» TO DO: Edit the entries below so that "zero-indexed" becomes "0-indexed" wherever it appears, with everything else unchanged. Leave the pictures out of your answer.

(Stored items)
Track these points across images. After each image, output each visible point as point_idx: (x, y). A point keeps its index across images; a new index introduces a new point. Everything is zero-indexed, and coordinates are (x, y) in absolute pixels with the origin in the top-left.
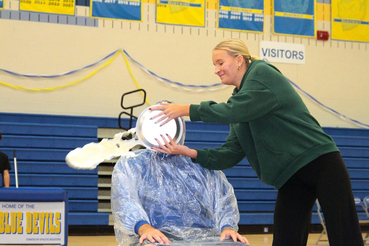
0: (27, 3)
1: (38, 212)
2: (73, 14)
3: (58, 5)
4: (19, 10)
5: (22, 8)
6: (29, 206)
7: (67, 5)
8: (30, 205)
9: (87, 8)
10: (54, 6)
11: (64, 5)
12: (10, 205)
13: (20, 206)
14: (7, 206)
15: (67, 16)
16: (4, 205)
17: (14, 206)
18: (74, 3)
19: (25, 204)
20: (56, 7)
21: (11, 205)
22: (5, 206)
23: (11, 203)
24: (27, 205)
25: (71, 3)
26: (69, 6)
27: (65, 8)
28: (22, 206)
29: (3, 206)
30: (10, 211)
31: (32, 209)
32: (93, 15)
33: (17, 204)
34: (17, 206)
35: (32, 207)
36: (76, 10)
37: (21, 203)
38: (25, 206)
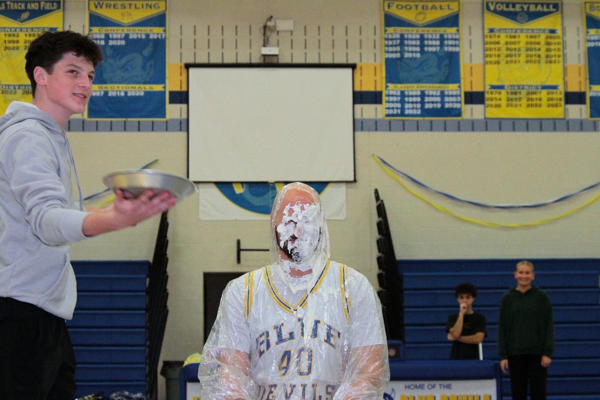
0: (496, 107)
1: (458, 394)
2: (562, 116)
3: (540, 106)
4: (485, 118)
5: (488, 115)
6: (444, 387)
7: (552, 106)
8: (445, 385)
9: (583, 106)
10: (534, 109)
11: (549, 106)
12: (416, 385)
13: (430, 387)
14: (412, 387)
15: (554, 120)
16: (407, 385)
17: (421, 387)
18: (563, 102)
19: (437, 383)
20: (538, 109)
21: (418, 385)
22: (409, 387)
23: (418, 383)
24: (440, 385)
25: (558, 102)
26: (556, 106)
27: (551, 109)
28: (433, 387)
29: (406, 387)
30: (417, 393)
31: (448, 390)
32: (591, 116)
33: (426, 383)
34: (426, 386)
35: (449, 387)
36: (566, 110)
37: (432, 383)
38: (438, 386)
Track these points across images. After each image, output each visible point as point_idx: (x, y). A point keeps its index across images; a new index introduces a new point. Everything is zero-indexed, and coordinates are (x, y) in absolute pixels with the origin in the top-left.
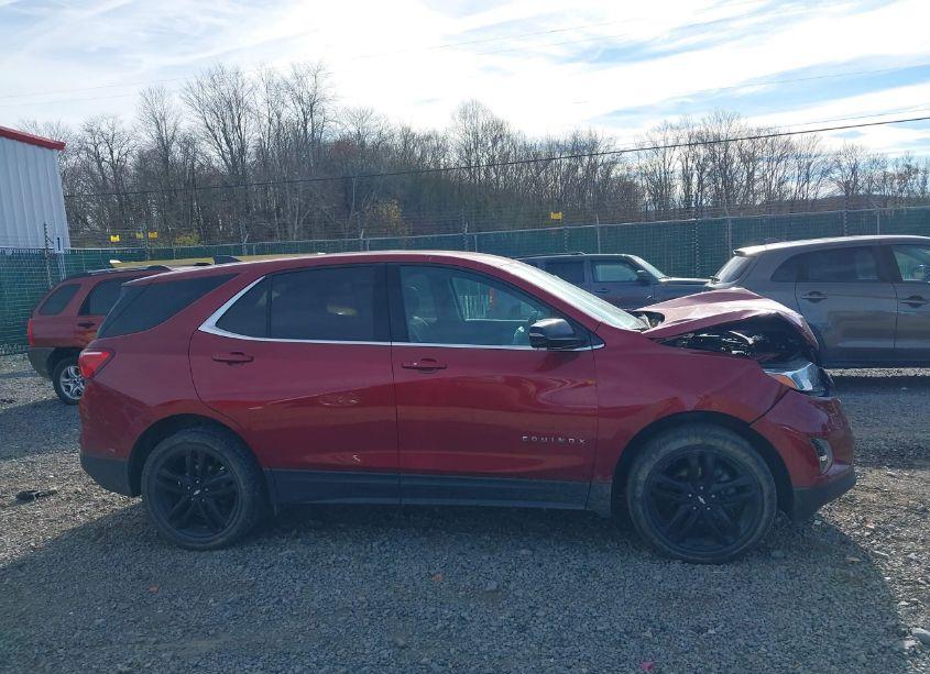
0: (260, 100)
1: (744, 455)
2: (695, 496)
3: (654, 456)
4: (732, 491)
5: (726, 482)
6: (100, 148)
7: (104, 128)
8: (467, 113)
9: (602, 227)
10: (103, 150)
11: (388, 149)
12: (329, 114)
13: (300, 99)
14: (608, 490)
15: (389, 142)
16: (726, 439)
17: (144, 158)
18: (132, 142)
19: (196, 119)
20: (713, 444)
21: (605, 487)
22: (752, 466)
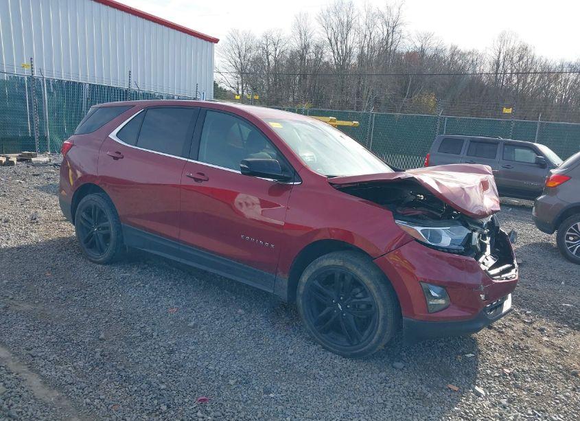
0: (361, 23)
1: (369, 282)
2: (336, 303)
3: (312, 267)
4: (363, 306)
5: (360, 298)
6: (270, 47)
7: (274, 35)
8: (503, 39)
9: (542, 123)
10: (271, 49)
11: (440, 60)
12: (404, 33)
13: (387, 23)
14: (285, 283)
15: (442, 55)
16: (359, 266)
17: (293, 55)
18: (287, 45)
19: (322, 32)
20: (349, 268)
21: (284, 281)
22: (374, 291)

» SOLUTION:
Track these points across images. After each image, output each visible point as point_idx: (x, y). A point keeps its index across images; a new index introduces a new point. Everything is 0-indexed, and coordinates are (x, y) in absolute pixels with the origin in the top-left.
0: (27, 3)
1: (38, 212)
2: (73, 14)
3: (58, 5)
4: (19, 10)
5: (22, 8)
6: (29, 206)
7: (67, 5)
8: (30, 205)
9: (87, 8)
10: (54, 6)
11: (64, 5)
12: (10, 205)
13: (20, 206)
14: (7, 206)
15: (67, 16)
16: (4, 205)
17: (14, 206)
18: (74, 3)
19: (25, 204)
20: (56, 7)
21: (11, 205)
22: (5, 206)
23: (11, 203)
24: (27, 205)
25: (71, 3)
26: (69, 6)
27: (65, 8)
28: (22, 206)
29: (3, 206)
30: (10, 211)
31: (32, 209)
32: (93, 15)
33: (17, 204)
34: (17, 206)
35: (32, 207)
36: (76, 10)
37: (21, 203)
38: (25, 206)
0: (496, 107)
1: (458, 394)
2: (562, 116)
3: (540, 106)
4: (485, 118)
5: (488, 115)
6: (444, 387)
7: (552, 106)
8: (445, 385)
9: (583, 106)
10: (534, 109)
11: (549, 106)
12: (416, 385)
13: (430, 387)
14: (412, 387)
15: (554, 120)
16: (407, 385)
17: (421, 387)
18: (563, 102)
19: (437, 383)
20: (538, 109)
21: (418, 385)
22: (409, 387)
23: (418, 383)
24: (440, 385)
25: (558, 102)
26: (556, 106)
27: (551, 109)
28: (433, 387)
29: (406, 387)
30: (417, 393)
31: (448, 390)
32: (591, 116)
33: (426, 383)
34: (426, 386)
35: (449, 387)
36: (566, 110)
37: (432, 383)
38: (438, 386)
Track these points across images. After each image, output each visible point as point_idx: (x, y). A point keeps its index across images; a new index introduces a new point. Everything is 0-indexed, and coordinates are (x, y) in absolute pixels with the origin in the top-left.
0: (260, 100)
1: (744, 455)
2: (695, 496)
3: (654, 456)
4: (732, 491)
5: (726, 482)
6: (100, 148)
7: (104, 128)
8: (467, 113)
9: (602, 227)
10: (103, 150)
11: (388, 149)
12: (329, 114)
13: (300, 99)
14: (608, 490)
15: (389, 142)
16: (726, 439)
17: (144, 158)
18: (132, 142)
19: (196, 119)
20: (713, 444)
21: (605, 487)
22: (752, 466)
0: (361, 23)
1: (369, 282)
2: (336, 303)
3: (312, 267)
4: (363, 306)
5: (360, 298)
6: (270, 47)
7: (274, 35)
8: (503, 39)
9: (542, 123)
10: (271, 49)
11: (440, 60)
12: (404, 33)
13: (387, 23)
14: (285, 283)
15: (442, 55)
16: (359, 266)
17: (293, 55)
18: (287, 45)
19: (322, 32)
20: (349, 268)
21: (284, 281)
22: (374, 291)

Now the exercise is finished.